Esercizio 1:
Rispondi alle seguenti domande basandoti sul testo sul Legal BIM.
(a) In quale luogo sono stati incontrati i due avvocati intervistati?
(b) Da quale anno Andrea Versolato approfondisce il mondo del BIM?
(c) In quale materia è specializzato Andrea Versolato?
Esercizio 2: Prosegui il testo sul Legal BIM a partire dall'ultima frase riportata.

Sezione del documento:
Andrea Versolato e Cristian Barutta: Il quadro normativo sul BIM è ancora incompleto

Per parlare di Legal BIM abbiamo intervistato due esperti molto attivi sul tema, l’Avvocato Andrea Versolato e l’Avvocato Cristian Barutta. Incontrandoli nella loro nuova sede, il messaggio che emerge dall’intervista ai due professionisti è netto: “Il quadro normativo sul BIM è ancora incompleto”.

L’avvocato Andrea Versolato dal 2013 si occupa di approfondire il mondo del BIM e le normative che lo regolano, svolgendo attività di consulenza legale per progetti aventi ad oggetto detta metodologia. Specializzato nella materia degli appalti pubblici è docente e formatore su detta tematica e sul Legal BIM presso Master, Pubbliche Amministrazioni, ordini professionali e società private. È autore di manuali e di numerose pubblicazioni sui profili giuridici del BIM.

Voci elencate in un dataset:
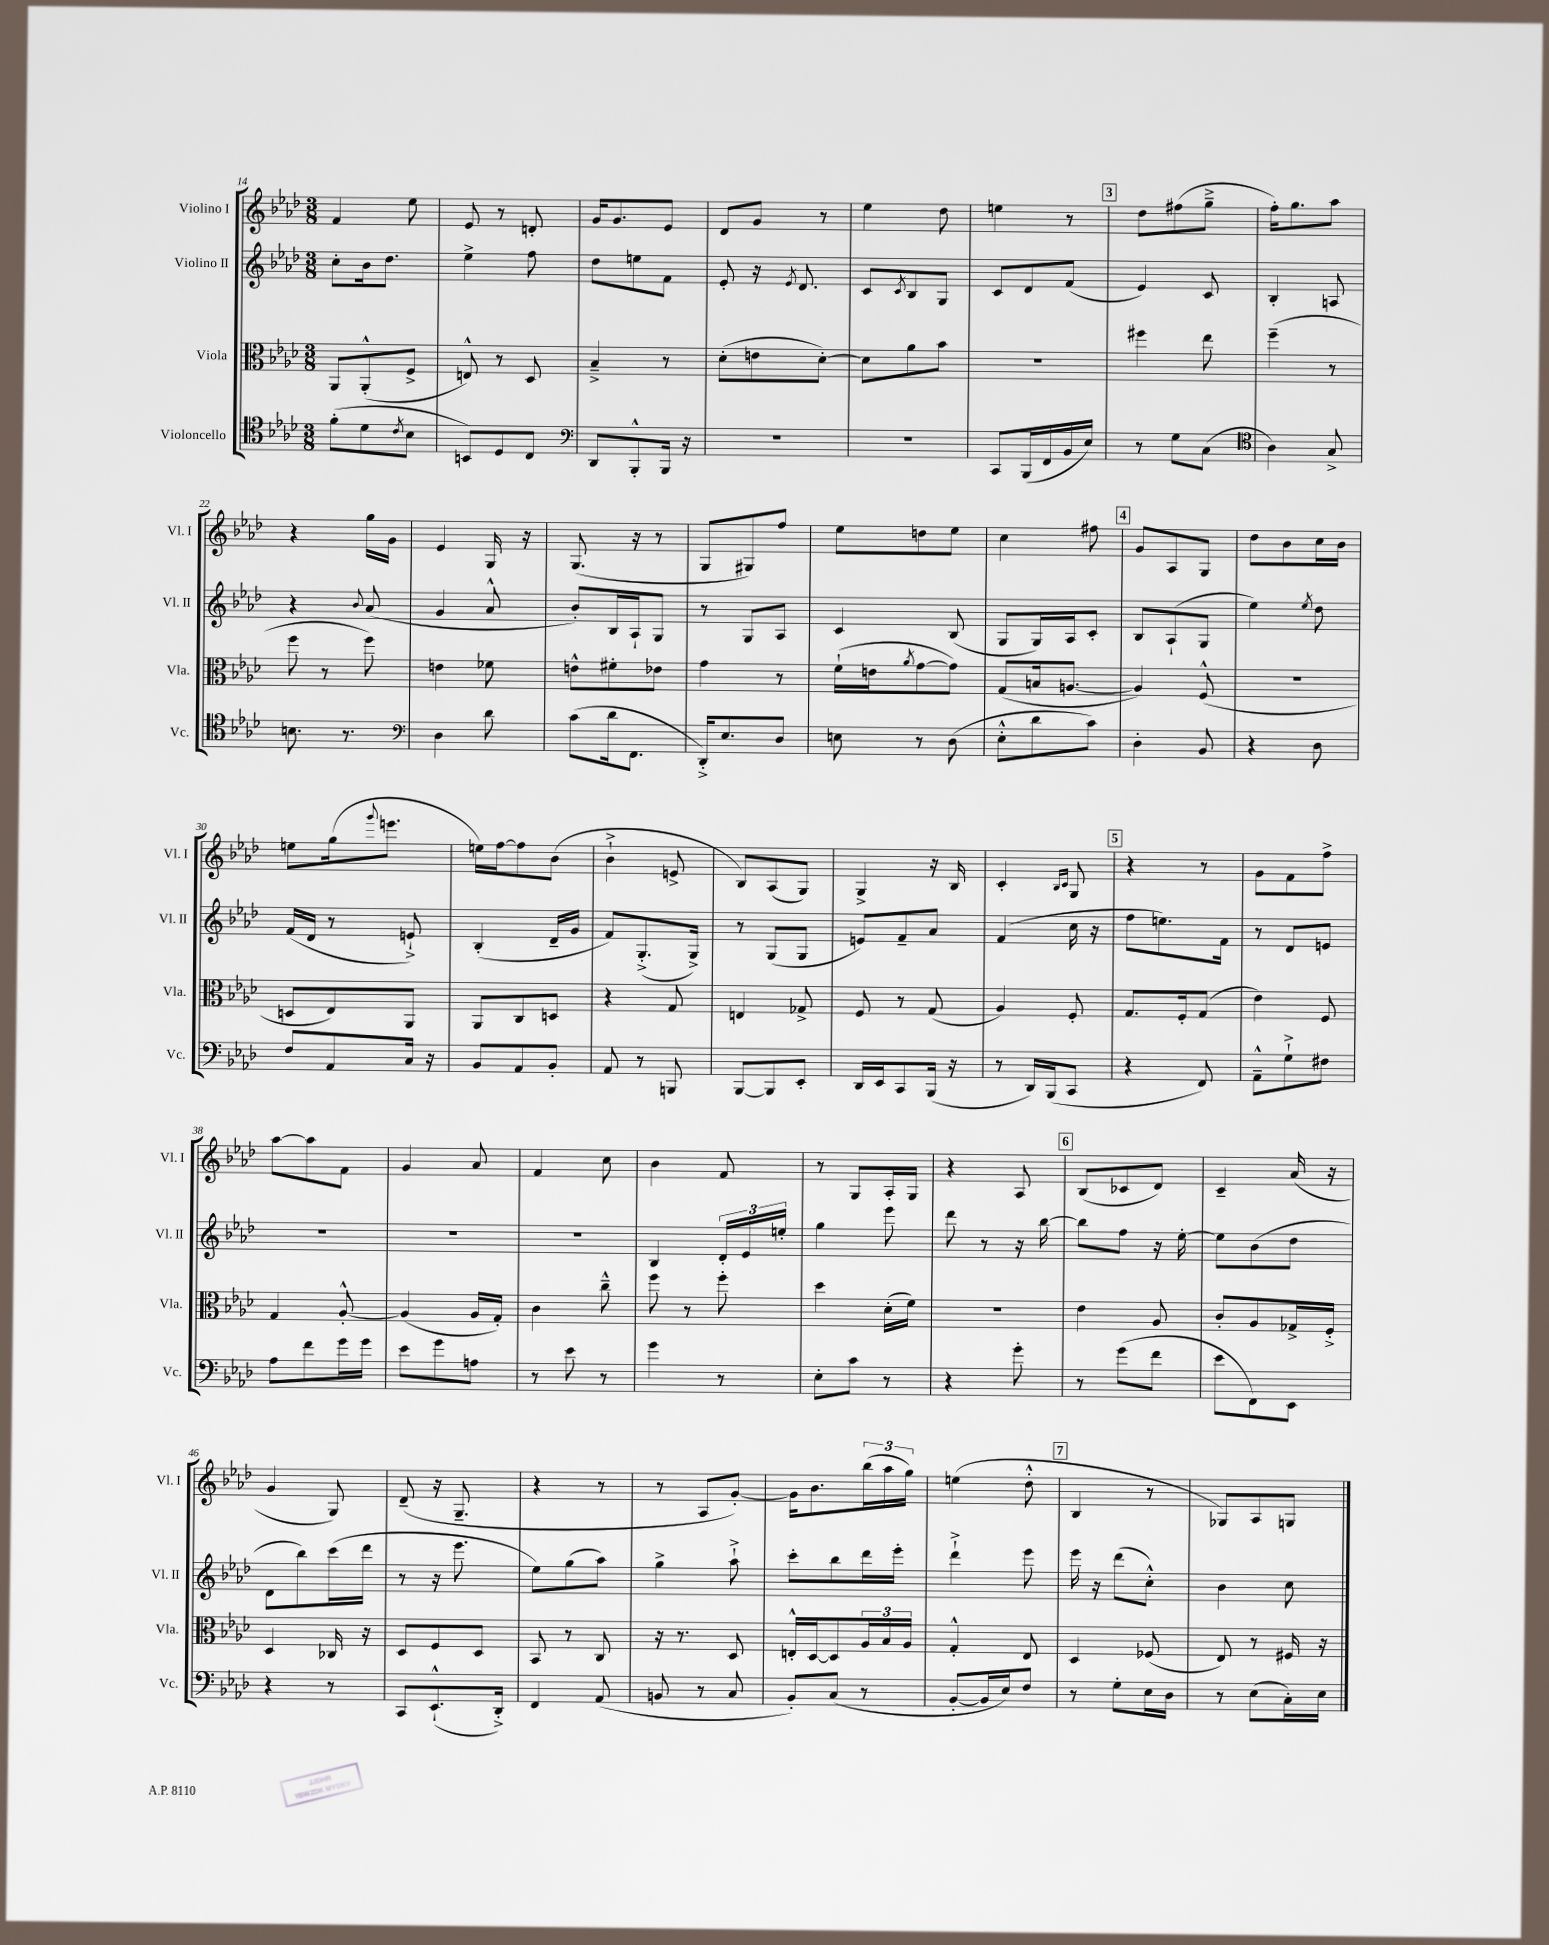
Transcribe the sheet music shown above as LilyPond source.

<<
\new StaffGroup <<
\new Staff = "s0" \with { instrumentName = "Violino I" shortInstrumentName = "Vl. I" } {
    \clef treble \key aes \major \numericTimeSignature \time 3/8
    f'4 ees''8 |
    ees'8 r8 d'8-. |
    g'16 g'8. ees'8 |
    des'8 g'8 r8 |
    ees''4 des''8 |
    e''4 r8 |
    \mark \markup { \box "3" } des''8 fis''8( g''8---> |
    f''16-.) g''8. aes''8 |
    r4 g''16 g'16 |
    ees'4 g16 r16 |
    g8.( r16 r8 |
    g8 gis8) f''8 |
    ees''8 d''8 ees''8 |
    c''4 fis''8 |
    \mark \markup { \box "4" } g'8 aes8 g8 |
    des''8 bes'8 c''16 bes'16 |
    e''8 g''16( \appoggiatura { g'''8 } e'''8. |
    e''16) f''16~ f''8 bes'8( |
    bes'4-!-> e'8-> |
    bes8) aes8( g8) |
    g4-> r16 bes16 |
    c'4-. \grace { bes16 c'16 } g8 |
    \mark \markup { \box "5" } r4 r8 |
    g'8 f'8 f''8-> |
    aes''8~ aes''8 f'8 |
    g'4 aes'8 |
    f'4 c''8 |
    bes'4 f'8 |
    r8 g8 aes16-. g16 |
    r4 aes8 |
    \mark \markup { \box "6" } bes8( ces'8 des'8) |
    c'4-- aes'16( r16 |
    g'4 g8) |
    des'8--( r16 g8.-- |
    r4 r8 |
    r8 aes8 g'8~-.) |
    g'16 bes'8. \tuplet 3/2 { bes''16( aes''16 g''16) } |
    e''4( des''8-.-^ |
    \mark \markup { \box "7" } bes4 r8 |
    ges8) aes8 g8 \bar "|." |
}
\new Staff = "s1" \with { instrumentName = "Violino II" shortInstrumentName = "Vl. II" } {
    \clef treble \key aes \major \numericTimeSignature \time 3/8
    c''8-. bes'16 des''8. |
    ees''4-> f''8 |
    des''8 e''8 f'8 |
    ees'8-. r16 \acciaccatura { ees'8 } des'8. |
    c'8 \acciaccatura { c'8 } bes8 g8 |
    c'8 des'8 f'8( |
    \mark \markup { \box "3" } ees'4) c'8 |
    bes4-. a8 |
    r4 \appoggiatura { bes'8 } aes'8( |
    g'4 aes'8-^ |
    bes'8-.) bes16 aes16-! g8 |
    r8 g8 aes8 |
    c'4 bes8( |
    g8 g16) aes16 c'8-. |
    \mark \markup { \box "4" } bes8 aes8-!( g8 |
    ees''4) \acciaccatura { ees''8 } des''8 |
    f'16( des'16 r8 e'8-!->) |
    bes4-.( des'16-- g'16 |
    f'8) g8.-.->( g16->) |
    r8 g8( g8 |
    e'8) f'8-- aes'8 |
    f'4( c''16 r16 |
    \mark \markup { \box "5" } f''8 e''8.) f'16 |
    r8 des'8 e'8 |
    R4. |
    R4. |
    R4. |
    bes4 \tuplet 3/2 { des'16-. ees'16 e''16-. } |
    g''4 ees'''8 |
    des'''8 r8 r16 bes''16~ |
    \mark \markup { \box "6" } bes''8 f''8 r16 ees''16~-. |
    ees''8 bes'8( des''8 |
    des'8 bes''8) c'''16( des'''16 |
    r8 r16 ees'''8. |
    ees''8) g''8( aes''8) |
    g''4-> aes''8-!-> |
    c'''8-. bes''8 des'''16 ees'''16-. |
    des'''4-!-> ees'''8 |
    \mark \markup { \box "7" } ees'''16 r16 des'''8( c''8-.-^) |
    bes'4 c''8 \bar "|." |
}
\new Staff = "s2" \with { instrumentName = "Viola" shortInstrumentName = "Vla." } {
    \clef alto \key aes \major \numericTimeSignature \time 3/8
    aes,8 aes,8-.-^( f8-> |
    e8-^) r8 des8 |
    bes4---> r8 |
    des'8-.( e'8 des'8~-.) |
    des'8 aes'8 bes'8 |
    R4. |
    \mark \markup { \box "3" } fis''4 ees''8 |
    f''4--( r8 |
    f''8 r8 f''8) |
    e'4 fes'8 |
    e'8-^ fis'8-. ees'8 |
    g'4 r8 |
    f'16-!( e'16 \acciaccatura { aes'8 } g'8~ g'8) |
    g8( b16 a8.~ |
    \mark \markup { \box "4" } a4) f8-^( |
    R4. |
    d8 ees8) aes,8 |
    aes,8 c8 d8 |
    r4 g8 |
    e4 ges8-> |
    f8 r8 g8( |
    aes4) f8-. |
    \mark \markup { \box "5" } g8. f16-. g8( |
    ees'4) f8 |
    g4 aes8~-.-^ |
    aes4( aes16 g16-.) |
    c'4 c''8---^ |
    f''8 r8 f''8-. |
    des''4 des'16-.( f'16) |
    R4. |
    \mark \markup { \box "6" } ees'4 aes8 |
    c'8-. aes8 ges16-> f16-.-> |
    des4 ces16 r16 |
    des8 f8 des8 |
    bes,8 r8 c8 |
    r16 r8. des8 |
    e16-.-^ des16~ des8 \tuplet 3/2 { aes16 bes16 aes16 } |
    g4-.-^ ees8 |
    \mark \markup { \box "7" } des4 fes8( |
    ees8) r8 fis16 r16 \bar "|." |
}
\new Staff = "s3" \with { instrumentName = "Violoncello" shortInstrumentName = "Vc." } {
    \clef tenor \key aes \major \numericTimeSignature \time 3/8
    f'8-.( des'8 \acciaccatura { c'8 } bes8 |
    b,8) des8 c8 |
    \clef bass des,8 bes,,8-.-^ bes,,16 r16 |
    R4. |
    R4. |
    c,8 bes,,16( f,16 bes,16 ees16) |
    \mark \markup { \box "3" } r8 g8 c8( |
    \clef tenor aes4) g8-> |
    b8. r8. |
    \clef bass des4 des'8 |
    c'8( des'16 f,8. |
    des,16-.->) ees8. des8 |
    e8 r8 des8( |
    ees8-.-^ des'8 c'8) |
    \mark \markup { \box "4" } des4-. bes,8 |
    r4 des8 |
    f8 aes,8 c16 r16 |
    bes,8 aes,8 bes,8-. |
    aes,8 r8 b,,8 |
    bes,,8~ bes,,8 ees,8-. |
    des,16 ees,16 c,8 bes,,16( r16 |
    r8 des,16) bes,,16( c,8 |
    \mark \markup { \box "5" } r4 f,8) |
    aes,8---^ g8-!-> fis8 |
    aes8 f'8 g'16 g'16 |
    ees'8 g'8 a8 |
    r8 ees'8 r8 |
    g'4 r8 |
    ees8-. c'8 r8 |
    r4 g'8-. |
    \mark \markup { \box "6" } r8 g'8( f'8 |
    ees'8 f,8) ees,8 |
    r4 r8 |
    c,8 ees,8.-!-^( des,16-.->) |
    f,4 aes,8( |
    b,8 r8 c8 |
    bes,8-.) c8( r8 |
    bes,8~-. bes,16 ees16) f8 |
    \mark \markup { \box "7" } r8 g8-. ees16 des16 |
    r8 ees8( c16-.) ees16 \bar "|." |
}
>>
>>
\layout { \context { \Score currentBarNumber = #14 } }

...

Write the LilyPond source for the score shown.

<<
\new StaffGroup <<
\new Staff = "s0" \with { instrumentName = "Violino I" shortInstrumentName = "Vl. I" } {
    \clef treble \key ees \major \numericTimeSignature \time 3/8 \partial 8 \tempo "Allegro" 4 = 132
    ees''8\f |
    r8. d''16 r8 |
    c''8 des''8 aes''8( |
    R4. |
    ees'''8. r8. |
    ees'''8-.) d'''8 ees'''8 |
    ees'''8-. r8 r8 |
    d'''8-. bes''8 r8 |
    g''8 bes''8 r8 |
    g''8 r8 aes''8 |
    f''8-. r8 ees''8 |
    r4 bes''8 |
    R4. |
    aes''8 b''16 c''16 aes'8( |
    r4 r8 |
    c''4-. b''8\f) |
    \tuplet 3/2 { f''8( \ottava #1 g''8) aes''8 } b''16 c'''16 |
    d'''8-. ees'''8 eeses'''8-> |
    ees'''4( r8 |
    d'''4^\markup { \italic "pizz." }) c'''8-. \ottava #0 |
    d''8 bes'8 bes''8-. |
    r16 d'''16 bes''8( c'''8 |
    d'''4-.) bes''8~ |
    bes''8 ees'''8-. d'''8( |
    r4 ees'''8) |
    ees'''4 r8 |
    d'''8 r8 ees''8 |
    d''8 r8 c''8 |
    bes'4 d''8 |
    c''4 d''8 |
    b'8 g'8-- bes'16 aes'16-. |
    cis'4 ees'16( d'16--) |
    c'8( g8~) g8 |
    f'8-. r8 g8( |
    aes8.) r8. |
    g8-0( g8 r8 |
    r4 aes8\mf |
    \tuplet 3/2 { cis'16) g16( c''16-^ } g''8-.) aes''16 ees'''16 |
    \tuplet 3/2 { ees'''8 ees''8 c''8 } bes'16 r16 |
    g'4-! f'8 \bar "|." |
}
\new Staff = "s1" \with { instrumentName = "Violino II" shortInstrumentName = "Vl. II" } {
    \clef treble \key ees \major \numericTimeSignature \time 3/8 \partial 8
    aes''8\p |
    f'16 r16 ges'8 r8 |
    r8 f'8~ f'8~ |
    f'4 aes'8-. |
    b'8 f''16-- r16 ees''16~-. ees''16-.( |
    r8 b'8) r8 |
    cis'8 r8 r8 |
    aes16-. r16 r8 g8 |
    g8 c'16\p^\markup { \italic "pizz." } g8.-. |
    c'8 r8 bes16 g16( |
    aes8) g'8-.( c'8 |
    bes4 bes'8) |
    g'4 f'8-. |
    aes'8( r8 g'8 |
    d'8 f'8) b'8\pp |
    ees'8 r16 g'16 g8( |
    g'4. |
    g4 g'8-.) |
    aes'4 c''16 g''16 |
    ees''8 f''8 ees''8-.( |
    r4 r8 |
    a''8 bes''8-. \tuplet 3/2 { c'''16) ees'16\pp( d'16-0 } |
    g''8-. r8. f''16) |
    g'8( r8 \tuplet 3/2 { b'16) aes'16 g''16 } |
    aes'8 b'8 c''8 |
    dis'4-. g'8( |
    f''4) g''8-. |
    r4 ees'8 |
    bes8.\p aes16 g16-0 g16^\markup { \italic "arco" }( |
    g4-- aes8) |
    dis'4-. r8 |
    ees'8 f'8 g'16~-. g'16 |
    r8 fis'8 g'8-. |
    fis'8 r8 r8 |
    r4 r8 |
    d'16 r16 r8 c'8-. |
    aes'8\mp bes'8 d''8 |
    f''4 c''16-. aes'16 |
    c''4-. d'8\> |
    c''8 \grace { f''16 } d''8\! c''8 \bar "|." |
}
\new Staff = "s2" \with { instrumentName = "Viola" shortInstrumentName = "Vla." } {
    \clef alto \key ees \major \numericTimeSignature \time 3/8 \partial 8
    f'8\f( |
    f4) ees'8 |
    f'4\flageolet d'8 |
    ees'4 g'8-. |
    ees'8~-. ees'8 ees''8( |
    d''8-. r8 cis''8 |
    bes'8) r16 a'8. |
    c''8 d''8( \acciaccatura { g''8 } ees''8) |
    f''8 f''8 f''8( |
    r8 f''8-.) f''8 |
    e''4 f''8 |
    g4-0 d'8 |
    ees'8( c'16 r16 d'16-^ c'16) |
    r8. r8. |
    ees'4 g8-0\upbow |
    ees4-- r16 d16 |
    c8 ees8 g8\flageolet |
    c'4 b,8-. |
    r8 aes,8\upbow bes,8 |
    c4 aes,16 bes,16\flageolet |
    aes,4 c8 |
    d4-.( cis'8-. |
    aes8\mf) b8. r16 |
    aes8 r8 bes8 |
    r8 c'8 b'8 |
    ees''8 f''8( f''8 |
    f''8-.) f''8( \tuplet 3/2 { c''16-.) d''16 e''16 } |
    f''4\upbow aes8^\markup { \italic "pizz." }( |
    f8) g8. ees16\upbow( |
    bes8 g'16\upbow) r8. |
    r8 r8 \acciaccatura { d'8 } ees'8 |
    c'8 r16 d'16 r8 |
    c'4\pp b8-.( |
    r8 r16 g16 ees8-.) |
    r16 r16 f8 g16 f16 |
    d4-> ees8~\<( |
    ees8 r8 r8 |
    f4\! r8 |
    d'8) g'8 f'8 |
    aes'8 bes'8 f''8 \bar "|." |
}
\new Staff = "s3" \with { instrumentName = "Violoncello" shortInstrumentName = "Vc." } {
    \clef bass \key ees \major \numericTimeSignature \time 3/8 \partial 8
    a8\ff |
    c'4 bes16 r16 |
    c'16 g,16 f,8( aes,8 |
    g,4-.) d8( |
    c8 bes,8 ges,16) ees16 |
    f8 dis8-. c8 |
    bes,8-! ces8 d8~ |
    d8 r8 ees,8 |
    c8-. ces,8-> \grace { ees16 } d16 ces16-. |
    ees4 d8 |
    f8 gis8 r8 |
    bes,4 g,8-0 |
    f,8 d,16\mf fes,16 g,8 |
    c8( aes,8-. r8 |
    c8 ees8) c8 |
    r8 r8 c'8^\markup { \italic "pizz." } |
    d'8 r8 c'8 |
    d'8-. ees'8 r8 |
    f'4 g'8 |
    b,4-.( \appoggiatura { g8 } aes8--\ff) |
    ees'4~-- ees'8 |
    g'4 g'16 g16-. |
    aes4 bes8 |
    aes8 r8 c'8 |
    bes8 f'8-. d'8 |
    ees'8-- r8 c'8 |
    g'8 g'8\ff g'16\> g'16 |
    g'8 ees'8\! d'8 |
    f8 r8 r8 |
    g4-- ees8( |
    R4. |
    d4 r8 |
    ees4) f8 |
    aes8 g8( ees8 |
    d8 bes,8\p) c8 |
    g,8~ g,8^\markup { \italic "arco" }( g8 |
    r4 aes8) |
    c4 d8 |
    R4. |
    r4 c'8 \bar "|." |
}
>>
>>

Risposta scritta 1:
(a) I due avvocati sono stati incontrati nella loro nuova sede.
(b) Andrea Versolato approfondisce il mondo del BIM dal 2013.
(c) Andrea Versolato è specializzato nella materia degli appalti pubblici.

Risposta scritta 2:
L’avvocato Cristian Barutta collabora con l’avvocato Andrea Versolato alle problematiche giuridiche collegate all’applicazione del BIM sin dal 2015. Docente anch’egli di numerosi corsi di formazione relativi ad aspetti giuridici del BIM si occupa anche di problematiche connesse all’applicazione della normativa in materia di trattamento dei dati personali e di contenziosi in materia civile e amministrativa.

Avvocati Versolato e Barutta, ormai da anni conducete corsi sul Legal BIM in tutta Italia. Quali sono le figure che partecipano a questi momenti di formazione?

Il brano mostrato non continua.